Портреты английской королевы скорее привычка, чем любовь к
монархии.
В ресторане у Джона Хейсса был свой любимый столик,
официанты знали его привычки, его меню; пока мы обедали, его
несколько раз вызывали к телефону - было известно, что с
двенадцати до двух он находится здесь.
И этот клуб, и другие, в которых мы бывали, - довольно
демократичные организации, они пользуются популярностью во всех
слоях населения, можно посидеть в компании приятных тебе людей,
встретиться с друзьями, член клуба имеет право пригласить
гостей.
Рядом с рестораном помещалась небольшая комната, где
стояли автоматы для игры в покер. Вечером мы ужинали в другом
клубе, там тоже была такая комната.
Разумеется, я не мог удержаться и сыграл в покер с
автоматом. Процедура была проста: я опустил в щель шиллинг,
затем потянул рукоять на себя и отпустил. Завертелись диски с
цифрами, замигали лампочки - ж-ж-ж-ж... и ничего. В зависимости
от того, как совпадут цифры, можно выиграть фунт, десять
фунтов, двадцать. Это по условиям, так сказать - теоретически.

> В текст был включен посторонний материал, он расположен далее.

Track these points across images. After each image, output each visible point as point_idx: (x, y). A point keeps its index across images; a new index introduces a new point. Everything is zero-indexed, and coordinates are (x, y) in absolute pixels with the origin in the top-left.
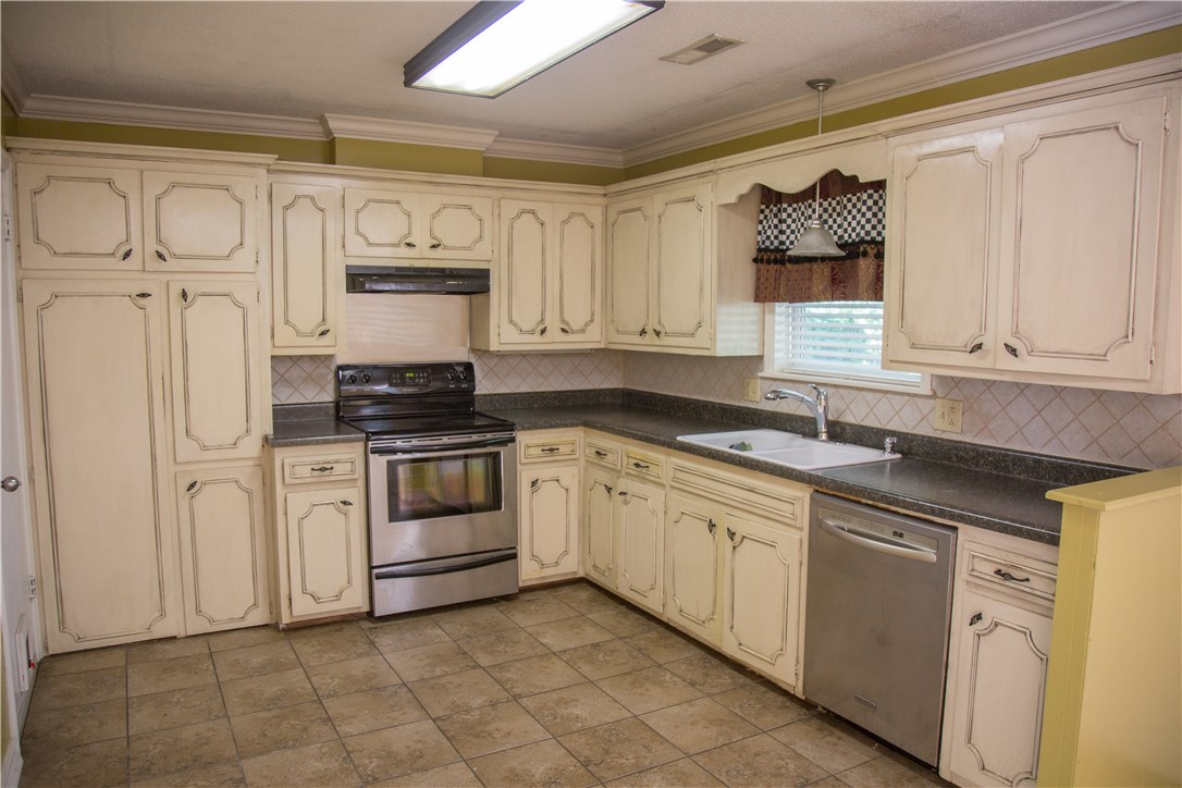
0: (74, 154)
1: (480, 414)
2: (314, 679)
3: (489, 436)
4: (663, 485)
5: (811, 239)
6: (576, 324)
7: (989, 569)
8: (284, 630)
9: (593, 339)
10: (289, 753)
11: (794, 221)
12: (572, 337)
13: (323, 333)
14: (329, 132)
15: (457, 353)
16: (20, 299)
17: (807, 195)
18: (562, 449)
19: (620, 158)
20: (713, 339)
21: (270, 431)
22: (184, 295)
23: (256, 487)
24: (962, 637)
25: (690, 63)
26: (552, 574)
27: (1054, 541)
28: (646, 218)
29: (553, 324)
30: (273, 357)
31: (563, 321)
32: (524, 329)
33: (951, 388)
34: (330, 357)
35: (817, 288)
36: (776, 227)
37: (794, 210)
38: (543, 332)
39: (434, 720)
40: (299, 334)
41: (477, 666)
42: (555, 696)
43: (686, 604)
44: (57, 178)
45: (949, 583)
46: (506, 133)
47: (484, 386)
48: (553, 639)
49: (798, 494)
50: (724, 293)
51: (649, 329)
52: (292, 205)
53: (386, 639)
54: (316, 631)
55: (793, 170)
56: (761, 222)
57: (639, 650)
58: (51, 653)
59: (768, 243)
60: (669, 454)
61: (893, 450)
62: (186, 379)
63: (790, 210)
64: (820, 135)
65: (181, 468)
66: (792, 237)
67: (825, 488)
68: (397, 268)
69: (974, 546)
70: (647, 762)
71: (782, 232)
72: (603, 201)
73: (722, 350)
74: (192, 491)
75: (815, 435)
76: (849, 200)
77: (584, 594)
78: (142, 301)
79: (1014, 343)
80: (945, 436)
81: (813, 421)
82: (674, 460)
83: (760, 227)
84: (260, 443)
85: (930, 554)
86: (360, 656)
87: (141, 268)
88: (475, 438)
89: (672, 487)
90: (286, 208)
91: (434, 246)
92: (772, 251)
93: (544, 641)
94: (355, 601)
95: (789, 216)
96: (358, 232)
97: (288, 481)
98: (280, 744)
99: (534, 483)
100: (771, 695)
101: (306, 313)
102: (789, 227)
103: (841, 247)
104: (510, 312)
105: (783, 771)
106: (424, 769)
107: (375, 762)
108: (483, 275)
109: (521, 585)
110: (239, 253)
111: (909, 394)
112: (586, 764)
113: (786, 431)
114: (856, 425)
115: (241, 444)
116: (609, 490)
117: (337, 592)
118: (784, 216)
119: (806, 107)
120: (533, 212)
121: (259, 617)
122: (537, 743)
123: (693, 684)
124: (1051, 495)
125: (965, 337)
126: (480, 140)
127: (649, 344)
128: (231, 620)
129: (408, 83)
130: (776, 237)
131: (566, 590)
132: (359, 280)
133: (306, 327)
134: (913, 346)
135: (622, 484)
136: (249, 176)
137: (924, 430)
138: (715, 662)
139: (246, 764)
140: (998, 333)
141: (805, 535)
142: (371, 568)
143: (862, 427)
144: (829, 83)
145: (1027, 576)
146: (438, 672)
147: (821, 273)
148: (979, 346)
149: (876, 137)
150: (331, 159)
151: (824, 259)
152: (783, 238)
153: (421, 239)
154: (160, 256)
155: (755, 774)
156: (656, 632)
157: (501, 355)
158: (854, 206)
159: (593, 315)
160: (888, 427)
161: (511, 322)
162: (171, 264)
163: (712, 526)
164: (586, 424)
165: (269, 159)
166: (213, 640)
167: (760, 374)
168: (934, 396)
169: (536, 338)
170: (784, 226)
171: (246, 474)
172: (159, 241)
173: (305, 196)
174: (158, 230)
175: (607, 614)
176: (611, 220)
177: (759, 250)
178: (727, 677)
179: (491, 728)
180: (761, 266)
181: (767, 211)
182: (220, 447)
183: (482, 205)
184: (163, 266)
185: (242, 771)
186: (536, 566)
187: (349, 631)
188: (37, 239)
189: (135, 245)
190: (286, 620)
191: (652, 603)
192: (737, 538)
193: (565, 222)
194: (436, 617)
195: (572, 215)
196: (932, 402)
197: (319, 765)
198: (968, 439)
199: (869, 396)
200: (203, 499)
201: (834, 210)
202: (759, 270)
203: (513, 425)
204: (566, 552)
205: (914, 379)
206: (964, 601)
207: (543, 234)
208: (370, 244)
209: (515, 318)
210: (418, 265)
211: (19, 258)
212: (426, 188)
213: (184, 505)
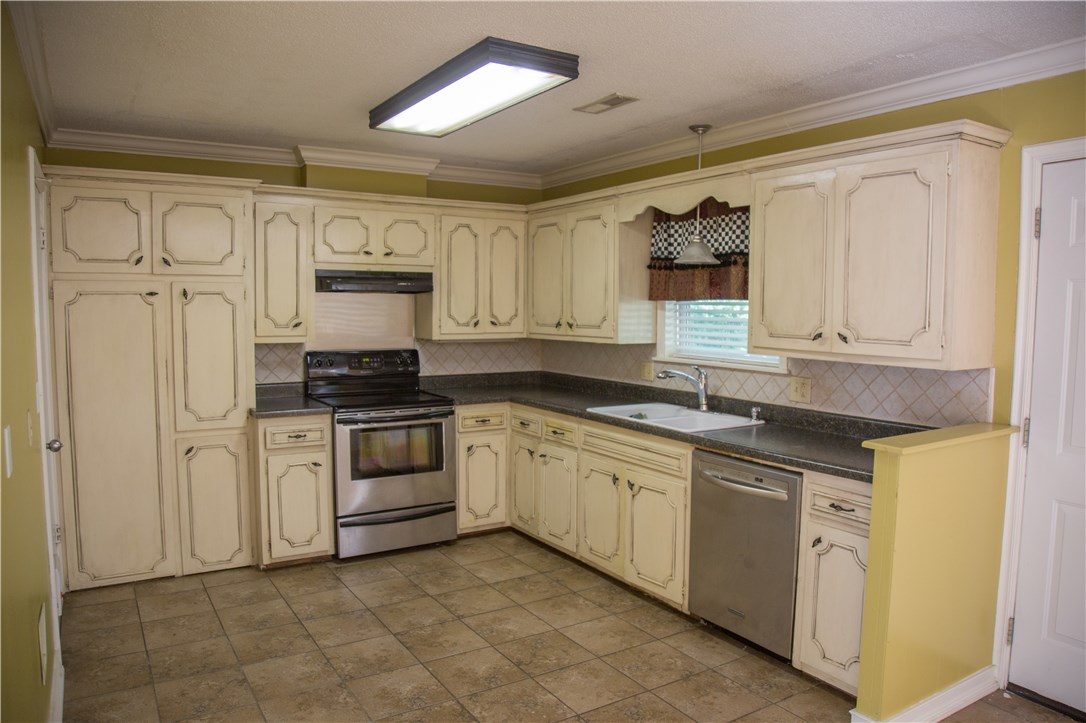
0: (98, 179)
1: (424, 392)
2: (294, 606)
3: (433, 409)
4: (576, 448)
5: (693, 250)
6: (503, 318)
7: (825, 504)
8: (264, 570)
9: (517, 330)
10: (280, 661)
11: (680, 236)
12: (499, 329)
13: (296, 325)
14: (301, 160)
15: (406, 342)
16: (51, 297)
17: (690, 215)
18: (493, 420)
19: (539, 181)
20: (615, 330)
21: (253, 405)
22: (185, 293)
23: (242, 452)
24: (807, 555)
25: (597, 113)
26: (484, 523)
27: (869, 480)
28: (560, 231)
29: (484, 317)
30: (256, 345)
31: (493, 316)
32: (460, 322)
33: (803, 368)
34: (300, 345)
35: (699, 289)
36: (666, 240)
37: (680, 227)
38: (476, 324)
39: (395, 635)
40: (277, 325)
41: (426, 595)
42: (491, 616)
43: (595, 544)
44: (83, 198)
45: (797, 516)
46: (445, 161)
47: (426, 370)
48: (486, 574)
49: (683, 451)
50: (624, 294)
51: (563, 322)
52: (271, 220)
53: (350, 577)
54: (291, 570)
55: (679, 195)
56: (654, 236)
57: (558, 581)
58: (71, 589)
59: (659, 253)
60: (581, 423)
61: (758, 418)
62: (185, 362)
63: (677, 227)
64: (700, 170)
65: (181, 436)
66: (679, 249)
67: (704, 446)
68: (357, 272)
69: (815, 487)
70: (566, 662)
71: (670, 244)
72: (524, 216)
73: (623, 338)
74: (189, 455)
75: (697, 407)
76: (723, 220)
77: (511, 540)
78: (151, 299)
79: (845, 332)
80: (798, 406)
81: (696, 396)
82: (585, 427)
83: (653, 241)
84: (245, 415)
85: (783, 495)
86: (330, 588)
87: (150, 271)
88: (422, 411)
89: (584, 449)
90: (267, 223)
91: (387, 254)
92: (663, 260)
93: (480, 576)
94: (323, 545)
95: (676, 231)
96: (325, 242)
97: (269, 446)
98: (271, 654)
99: (469, 449)
100: (664, 613)
101: (283, 311)
102: (676, 240)
103: (717, 257)
104: (449, 308)
105: (673, 666)
106: (390, 670)
107: (350, 666)
108: (428, 277)
109: (459, 533)
110: (229, 260)
111: (770, 374)
112: (518, 664)
113: (675, 404)
114: (729, 399)
115: (230, 416)
116: (531, 453)
117: (308, 538)
118: (672, 231)
119: (689, 145)
120: (468, 226)
121: (243, 560)
122: (479, 650)
123: (601, 606)
124: (866, 444)
125: (809, 328)
126: (425, 167)
127: (564, 335)
128: (220, 562)
129: (373, 125)
130: (666, 249)
131: (496, 537)
132: (326, 282)
133: (282, 321)
134: (771, 335)
135: (543, 448)
136: (238, 197)
137: (782, 402)
138: (619, 589)
139: (247, 669)
140: (834, 325)
141: (689, 483)
142: (336, 518)
143: (734, 400)
144: (706, 128)
145: (852, 507)
146: (395, 599)
147: (702, 277)
148: (820, 335)
149: (741, 173)
150: (302, 182)
151: (704, 266)
152: (671, 249)
153: (378, 249)
154: (166, 262)
155: (651, 669)
156: (570, 568)
157: (441, 344)
158: (727, 224)
159: (517, 310)
160: (755, 400)
161: (450, 316)
162: (175, 268)
163: (615, 479)
164: (512, 400)
165: (255, 183)
166: (206, 579)
167: (654, 359)
168: (789, 374)
169: (471, 329)
170: (672, 240)
171: (234, 441)
172: (165, 250)
173: (282, 213)
174: (164, 241)
175: (531, 555)
176: (532, 232)
177: (653, 259)
178: (628, 600)
179: (440, 640)
180: (654, 271)
181: (659, 228)
182: (212, 419)
183: (426, 220)
184: (168, 270)
185: (244, 675)
186: (472, 517)
187: (318, 570)
188: (66, 248)
189: (146, 253)
190: (266, 561)
191: (567, 545)
192: (636, 488)
193: (495, 234)
194: (390, 558)
195: (500, 229)
196: (788, 379)
197: (306, 669)
198: (816, 408)
199: (740, 375)
200: (200, 461)
201: (711, 227)
202: (652, 275)
203: (453, 400)
204: (496, 506)
205: (774, 361)
206: (809, 528)
207: (476, 244)
208: (335, 252)
209: (453, 313)
210: (374, 269)
211: (51, 264)
212: (381, 206)
213: (182, 466)
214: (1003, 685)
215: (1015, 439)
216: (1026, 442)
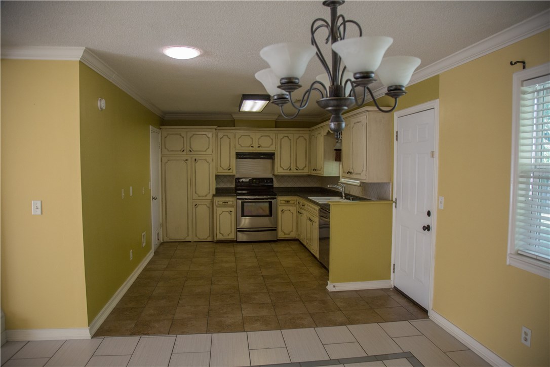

Я сыграл еще и еще. Казалось, что стоит немножко иначе дернуть
рукоятку - и выиграешь. Не совпадает вроде чуть-чуть, всякий
раз чуть-чуть...
Во время ужина то и дело кто-либо из пашей компании
вскакивал и бежал в эту комнату сыграть с "одноруким бандитом"
- такое прозвище у автоматов.
Прозвали их так недаром. Цены в клубных ресторанах
дешевле, чем в обычных. Члены клуба получают скидку за счет
прибыли от этих самых покер-автоматов. Но позвольте, ведь
играют на них те же члены клубов? Совершенно верно, на первый
взгляд это нелепость, на самом же деле - точный психологический
расчет. Посетитель обычно рассуждает так: я сэкономлю на обеде
три шиллинга, почему бы на них не сыграть. Играет, и снова
играет, и проигрывает куда больше трех шиллингов. Никто не
заставляет играть, можно просто съесть свой дешевый обед, но в
том-то и дело, что большинство играет.
Нам объяснили механику этого хитрого расчета, объяснили,
что львиная доля прибыли идет в карманы владельцев автоматов,-
объясняли, возмущались и, посмеиваясь над собой, уходили к
автоматам.
Тут действовал тот же психологический трюк, что и в
магазинах. В витринах цены выглядят так: "7 фунтов 19 шиллингов
11 пенсов". Неважно, что с восьми фунтов вы получаете сдачу
всего один пенс, цена выглядит все же семь фунтов, а не восемь.
И это действует не только на туристов, но и на самых коренных,
тертых австралийцев. Большой медный пенс много весит во всех
смыслах.
Я обратил внимание, что перед покер-автоматами сидят люди;
они не играли, они наблюдали, как играют другие. Иногда они
что-то записывали и следили внимательно, словно занимались
научной работой. Они искали секрет автоматов. Что надо сделать,
чтобы выиграть? Однажды такой способ был найден. Нам рассказали
эту историю.
Несколько парней, потратив года полтора, научились
поворачивать рукоять, получая выигрышную комбинацию цифр. Чуть
на себя и обратно до еле слышного щелчка первого колесика,
снова на себя и обратно, пока щелкает второе, и т. д. Они
принялись посещать один клуб за другим. Выдаивали десятки, а то
и сотни фунтов из автоматов за вечер. Над владельцами игральных
машин Нависла угроза разорения. Этих "доильщиков" выследили.
Закрыли им доступ в клубы. Они уехали в Мельбурн. Там
повторилась та же история. Доильщики переезжали из города в
город, за ними слали фотографии, агентов. Владельцы автоматов
объединились. Доильщики улетели в США.